◆ What you should do ◆
Copy every line of the entries below word for word, from the very first line down to and including the line that contains "3 giugno al".
======
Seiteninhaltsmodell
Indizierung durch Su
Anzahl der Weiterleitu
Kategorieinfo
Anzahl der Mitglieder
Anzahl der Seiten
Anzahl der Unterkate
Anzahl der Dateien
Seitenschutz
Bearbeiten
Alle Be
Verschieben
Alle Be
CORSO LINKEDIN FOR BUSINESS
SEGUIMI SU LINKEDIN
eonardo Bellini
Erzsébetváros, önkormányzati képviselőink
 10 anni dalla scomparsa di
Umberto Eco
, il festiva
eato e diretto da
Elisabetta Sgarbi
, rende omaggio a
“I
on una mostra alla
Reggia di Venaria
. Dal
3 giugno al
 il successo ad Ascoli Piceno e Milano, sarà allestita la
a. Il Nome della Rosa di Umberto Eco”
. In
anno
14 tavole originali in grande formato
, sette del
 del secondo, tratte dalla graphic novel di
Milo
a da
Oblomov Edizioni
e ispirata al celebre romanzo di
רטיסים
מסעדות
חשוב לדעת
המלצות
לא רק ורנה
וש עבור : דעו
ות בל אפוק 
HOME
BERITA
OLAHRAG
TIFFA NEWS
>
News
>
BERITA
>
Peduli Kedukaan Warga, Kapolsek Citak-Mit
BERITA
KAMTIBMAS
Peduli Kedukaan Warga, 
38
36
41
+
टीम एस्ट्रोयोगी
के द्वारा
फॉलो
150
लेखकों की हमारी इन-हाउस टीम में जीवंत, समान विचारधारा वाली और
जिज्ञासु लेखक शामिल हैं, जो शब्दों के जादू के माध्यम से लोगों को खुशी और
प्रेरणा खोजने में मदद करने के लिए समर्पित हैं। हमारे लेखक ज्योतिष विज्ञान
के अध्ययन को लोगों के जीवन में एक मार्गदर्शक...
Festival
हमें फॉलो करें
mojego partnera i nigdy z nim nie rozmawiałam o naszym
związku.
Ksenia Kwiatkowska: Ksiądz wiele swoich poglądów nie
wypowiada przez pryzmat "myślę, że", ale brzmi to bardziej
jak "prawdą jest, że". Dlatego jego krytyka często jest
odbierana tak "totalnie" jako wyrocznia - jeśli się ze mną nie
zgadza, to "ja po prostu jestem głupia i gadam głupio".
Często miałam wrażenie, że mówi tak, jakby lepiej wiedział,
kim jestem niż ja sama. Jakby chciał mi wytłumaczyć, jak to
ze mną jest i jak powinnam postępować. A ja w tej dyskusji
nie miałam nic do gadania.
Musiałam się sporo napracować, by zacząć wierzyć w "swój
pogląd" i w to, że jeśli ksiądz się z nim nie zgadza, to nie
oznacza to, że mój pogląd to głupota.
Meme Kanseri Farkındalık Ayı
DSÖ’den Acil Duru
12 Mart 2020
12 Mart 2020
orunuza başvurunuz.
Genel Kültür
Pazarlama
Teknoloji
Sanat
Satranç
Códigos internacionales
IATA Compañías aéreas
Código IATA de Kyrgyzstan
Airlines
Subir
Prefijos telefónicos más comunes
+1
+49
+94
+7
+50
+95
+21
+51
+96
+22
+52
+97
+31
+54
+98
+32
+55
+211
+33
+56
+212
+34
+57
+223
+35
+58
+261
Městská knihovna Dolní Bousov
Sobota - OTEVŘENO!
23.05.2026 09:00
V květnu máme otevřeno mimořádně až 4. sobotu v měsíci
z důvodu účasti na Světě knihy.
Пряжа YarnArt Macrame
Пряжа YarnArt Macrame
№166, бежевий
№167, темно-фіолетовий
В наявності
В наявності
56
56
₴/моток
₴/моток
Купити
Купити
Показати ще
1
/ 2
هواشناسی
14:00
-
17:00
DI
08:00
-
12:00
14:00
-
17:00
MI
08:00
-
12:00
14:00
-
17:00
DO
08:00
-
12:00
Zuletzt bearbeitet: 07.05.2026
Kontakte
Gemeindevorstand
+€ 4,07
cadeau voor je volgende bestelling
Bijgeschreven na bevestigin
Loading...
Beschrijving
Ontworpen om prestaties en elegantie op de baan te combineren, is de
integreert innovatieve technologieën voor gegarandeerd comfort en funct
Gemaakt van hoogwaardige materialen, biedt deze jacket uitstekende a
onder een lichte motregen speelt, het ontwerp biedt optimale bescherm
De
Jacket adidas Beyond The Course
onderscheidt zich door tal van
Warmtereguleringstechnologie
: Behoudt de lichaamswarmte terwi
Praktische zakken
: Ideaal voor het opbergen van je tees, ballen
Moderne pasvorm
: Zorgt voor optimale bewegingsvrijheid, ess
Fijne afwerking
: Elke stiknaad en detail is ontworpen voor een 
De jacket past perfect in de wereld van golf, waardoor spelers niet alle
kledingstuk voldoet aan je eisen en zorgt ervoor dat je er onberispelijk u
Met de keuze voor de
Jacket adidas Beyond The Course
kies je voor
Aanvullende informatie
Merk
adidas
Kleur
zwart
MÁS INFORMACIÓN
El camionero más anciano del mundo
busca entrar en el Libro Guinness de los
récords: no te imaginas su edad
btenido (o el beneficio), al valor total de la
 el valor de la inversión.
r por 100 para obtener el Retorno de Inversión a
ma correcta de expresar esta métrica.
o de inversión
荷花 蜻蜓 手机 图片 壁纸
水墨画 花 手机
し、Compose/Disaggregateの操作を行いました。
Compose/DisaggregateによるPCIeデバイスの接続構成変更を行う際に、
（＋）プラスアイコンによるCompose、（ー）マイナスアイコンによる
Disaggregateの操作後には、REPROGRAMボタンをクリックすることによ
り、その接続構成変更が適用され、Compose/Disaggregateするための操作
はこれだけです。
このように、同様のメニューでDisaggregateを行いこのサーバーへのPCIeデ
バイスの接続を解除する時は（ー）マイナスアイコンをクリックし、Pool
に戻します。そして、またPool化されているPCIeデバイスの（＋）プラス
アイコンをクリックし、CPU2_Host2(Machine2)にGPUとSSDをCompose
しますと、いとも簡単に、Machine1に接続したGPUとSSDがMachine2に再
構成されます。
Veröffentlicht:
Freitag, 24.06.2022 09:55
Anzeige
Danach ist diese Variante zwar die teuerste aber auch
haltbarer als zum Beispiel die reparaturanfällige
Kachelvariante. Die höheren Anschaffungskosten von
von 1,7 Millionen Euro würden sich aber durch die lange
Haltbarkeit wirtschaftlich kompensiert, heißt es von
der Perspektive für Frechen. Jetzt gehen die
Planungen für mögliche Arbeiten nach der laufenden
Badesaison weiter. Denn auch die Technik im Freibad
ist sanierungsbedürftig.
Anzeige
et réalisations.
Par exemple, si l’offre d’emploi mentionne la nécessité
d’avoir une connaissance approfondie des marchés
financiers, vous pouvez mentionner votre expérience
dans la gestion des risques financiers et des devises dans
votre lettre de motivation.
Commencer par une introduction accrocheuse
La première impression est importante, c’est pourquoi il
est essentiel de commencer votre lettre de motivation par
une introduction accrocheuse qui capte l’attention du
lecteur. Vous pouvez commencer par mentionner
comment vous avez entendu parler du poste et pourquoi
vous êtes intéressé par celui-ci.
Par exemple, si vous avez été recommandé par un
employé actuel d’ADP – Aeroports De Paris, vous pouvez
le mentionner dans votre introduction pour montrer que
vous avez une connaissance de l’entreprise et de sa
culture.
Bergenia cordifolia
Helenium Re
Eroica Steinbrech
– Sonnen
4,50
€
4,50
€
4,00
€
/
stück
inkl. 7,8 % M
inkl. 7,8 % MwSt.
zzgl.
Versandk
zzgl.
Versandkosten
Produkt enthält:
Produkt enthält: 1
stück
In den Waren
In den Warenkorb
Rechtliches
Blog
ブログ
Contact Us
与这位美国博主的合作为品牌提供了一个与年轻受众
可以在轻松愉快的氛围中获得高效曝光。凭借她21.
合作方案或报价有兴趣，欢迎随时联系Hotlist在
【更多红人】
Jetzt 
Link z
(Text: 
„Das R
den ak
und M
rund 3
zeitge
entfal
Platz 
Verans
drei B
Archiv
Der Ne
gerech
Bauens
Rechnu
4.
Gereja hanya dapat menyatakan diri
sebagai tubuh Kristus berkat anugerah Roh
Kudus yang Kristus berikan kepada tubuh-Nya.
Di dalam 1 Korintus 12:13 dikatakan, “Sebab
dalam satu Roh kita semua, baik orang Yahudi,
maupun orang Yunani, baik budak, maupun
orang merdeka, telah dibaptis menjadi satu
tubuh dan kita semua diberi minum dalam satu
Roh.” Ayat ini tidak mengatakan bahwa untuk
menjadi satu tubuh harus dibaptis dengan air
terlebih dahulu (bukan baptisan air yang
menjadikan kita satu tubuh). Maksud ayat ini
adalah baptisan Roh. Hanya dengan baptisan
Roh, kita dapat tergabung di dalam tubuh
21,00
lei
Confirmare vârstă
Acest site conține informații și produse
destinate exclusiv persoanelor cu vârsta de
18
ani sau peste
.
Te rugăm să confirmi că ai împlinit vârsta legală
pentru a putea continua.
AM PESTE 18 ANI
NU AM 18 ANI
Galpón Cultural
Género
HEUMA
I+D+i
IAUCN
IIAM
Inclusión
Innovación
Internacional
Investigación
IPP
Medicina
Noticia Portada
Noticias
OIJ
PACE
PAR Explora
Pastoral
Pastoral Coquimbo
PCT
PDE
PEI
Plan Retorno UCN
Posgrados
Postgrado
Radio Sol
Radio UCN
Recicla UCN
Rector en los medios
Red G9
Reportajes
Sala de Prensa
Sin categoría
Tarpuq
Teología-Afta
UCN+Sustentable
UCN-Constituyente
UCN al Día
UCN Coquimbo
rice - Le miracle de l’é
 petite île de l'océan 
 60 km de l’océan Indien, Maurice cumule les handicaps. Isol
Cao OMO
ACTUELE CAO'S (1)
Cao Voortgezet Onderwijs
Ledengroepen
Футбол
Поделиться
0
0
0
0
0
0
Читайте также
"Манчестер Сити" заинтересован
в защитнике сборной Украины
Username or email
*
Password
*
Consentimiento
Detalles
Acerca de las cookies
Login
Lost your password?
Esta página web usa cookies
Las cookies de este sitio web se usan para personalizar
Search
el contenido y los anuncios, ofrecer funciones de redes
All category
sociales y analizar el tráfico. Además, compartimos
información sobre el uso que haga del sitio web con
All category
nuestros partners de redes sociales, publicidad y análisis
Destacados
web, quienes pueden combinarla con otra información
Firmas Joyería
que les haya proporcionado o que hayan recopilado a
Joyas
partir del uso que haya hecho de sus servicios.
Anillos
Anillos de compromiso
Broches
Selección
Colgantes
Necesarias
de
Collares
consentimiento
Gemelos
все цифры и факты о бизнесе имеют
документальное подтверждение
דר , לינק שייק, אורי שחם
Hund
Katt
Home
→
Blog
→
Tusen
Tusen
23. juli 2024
======
◆ Solution ◆
Seiteninhaltsmodell
Indizierung durch Su
Anzahl der Weiterleitu
Kategorieinfo
Anzahl der Mitglieder
Anzahl der Seiten
Anzahl der Unterkate
Anzahl der Dateien
Seitenschutz
Bearbeiten
Alle Be
Verschieben
Alle Be
CORSO LINKEDIN FOR BUSINESS
SEGUIMI SU LINKEDIN
eonardo Bellini
Erzsébetváros, önkormányzati képviselőink
 10 anni dalla scomparsa di
Umberto Eco
, il festiva
eato e diretto da
Elisabetta Sgarbi
, rende omaggio a
“I
on una mostra alla
Reggia di Venaria
. Dal
3 giugno al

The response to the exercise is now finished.